Jive Software has been around since 2001, but in the last couple of years it’s finally found its niche: building a social collaboration platform for businesses.Companies can use Jive’s products for internal collaboration, as well as to build external communities — for instance, Nike uses it to create discussion communities around specific sports.
The product is complicated and the company is in a buzz-heavy sector — anything with the word “social” in it these days seems like an IPO candidate — two reasons why it might be easy to overlook.
But we just got off the phone with CEO Tony Zingale as well as Oudi Antebi of OffiSync, which Jive just bought. They convinced us it’s time to pay close attention. Here are some reasons why.
- Big name customers. Jive has 3,000 customers with 15 million end users, including big names like Cisco, SAP, VMWare, Nike, and others. The company won’t discuss its current financials, but it claimed $30 million in revenue in 2009 and was growing at a rate of 35% as of the first quarter of 2010.
- Board of directors. Jive just added four new board members in March, including Facebook data centre guru Jonathan Heiliger (who just left Facebook) and Google’s senior vice president of Chrome, Sundar Pichai, as well as Dave DeWalt and Chuck Robel from McAfee (which is now part of Intel).
- Backing. Sequoia was an early investor, and last July the company raised a $30 million Series C round from Kleiner Perkins and Sequoia.
- Built to be social. Zingale has a lot of respect for enterprise software products that are focused on collaboration like Microsoft SharePoint, but says that Jive is better positioned because it focuses exclusively on social features and how they can help certain types of employees (salespeople, developers, and so on) get their jobs done. In contrast, big enterprise vendors have a lot of other things to do — SharePoint is also for document management, enterprise search, and has to support Microsoft’s Office franchise. As Zingale puts it “just flashing a user profile in an activity stream won’t get it done.”
- An enterprise approach. Jive is approaching the social business market like a traditional enterprise platform vendor — instead of selling an app, it sells a collaboration platform that customers can customise for their own ends, and also sells individual modules that run on top of that platform for features like social analytics, mobile use, or video. It has relationships with big systems integrator partners like Accenture and Deloitte, and its executives and board mostly come out of the enterprise software world. Zingale says “We don’t think of it as Facebook for the enterprise — that might work at a cocktail party.”
Two of our own observations:
- Enterprise software is underhyped — consumer-facing tech companies like Facebook, Twitter, and LinkedIn are so popular that it’s hard to get in early at good valuations. That’s not the case for enterprise start-ups, which are harder to understand, get less press coverage, and have much longer ramp-ups and harder sales cycles — but which can end up making TONS of money. (Most of the world’s largest software companies — Microsoft, Oracle, SAP — are enterprise focused.)

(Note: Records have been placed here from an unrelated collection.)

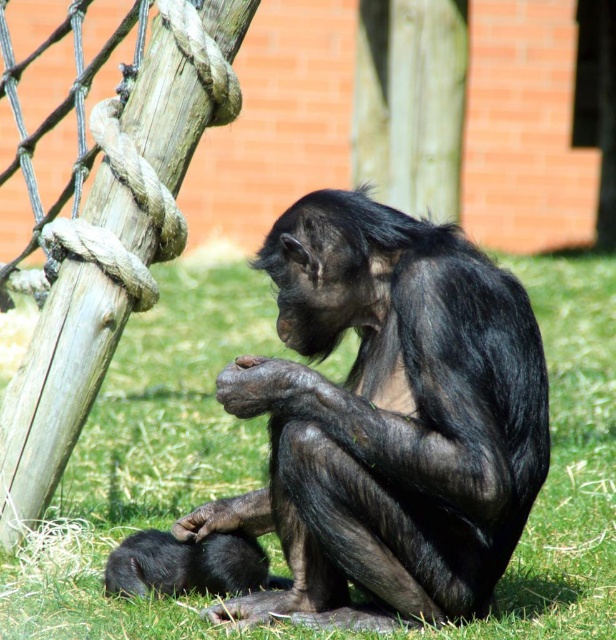
Question: Among these objects, which one is farthest from the camera?

Choices:
 (A) shiny black monkey at center
 (B) shiny black monkey at lower left

Answer: (B)

Question: Is shiny black monkey at center in front of shiny black monkey at lower left?

Choices:
 (A) yes
 (B) no

Answer: (A)

Question: Is shiny black monkey at center positioned behind shiny black monkey at lower left?

Choices:
 (A) no
 (B) yes

Answer: (A)

Question: Which of the following is the farthest from the observer?

Choices:
 (A) (334, 346)
 (B) (134, 561)

Answer: (B)

Question: Does shiny black monkey at center appear on the left side of shiny black monkey at lower left?

Choices:
 (A) no
 (B) yes

Answer: (A)

Question: Among these points, which one is farthest from the camera?

Choices:
 (A) (426, 376)
 (B) (110, 580)

Answer: (B)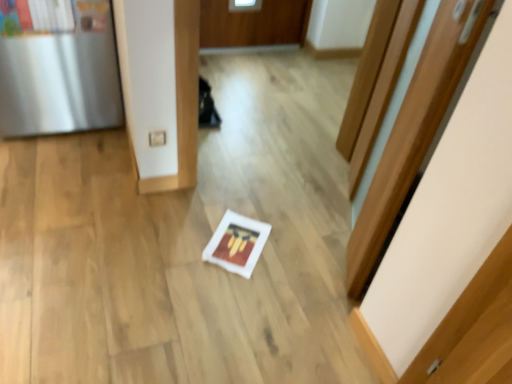
Question: In the image, is white matte frame at center on the left side or the right side of satin silver fridge at left?

Choices:
 (A) right
 (B) left

Answer: (A)

Question: Based on their sizes in the image, would you say white matte frame at center is bigger or smaller than satin silver fridge at left?

Choices:
 (A) big
 (B) small

Answer: (B)

Question: Considering the real-world distances, which object is farthest from the wooden door at center?

Choices:
 (A) white matte frame at center
 (B) satin silver fridge at left

Answer: (B)

Question: Considering the real-world distances, which object is closest to the wooden door at center?

Choices:
 (A) satin silver fridge at left
 (B) white matte frame at center

Answer: (B)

- Social-business apps are hot. Trends that start in the consumer world eventually find their way into the enterprise — look at instant messaging, blogging, smartphones, smartphones, tablets…the list goes on. LinkedIn’s IPO woke investors up to the potential of social apps for businesses. Salesforce.com bought a Super Bowl ad to roll out a collaboration product called Chatter. Yammer is making waves. Former Facebooker Dustin Moskovitz recently unveiled his social-enterprise startup Asana. Big enterprise vendors like Microsoft and IBM are increasingly talking about the importance of social in the business.
So when is Jive planning to file for its IPO?
Zingale would only say that the company is “excited about our growth trajectory.” But given the recent board additions, silence about its financials, and the heat of the LinkedIn IPO, it wouldn’t be surprising to see a filing some time this year.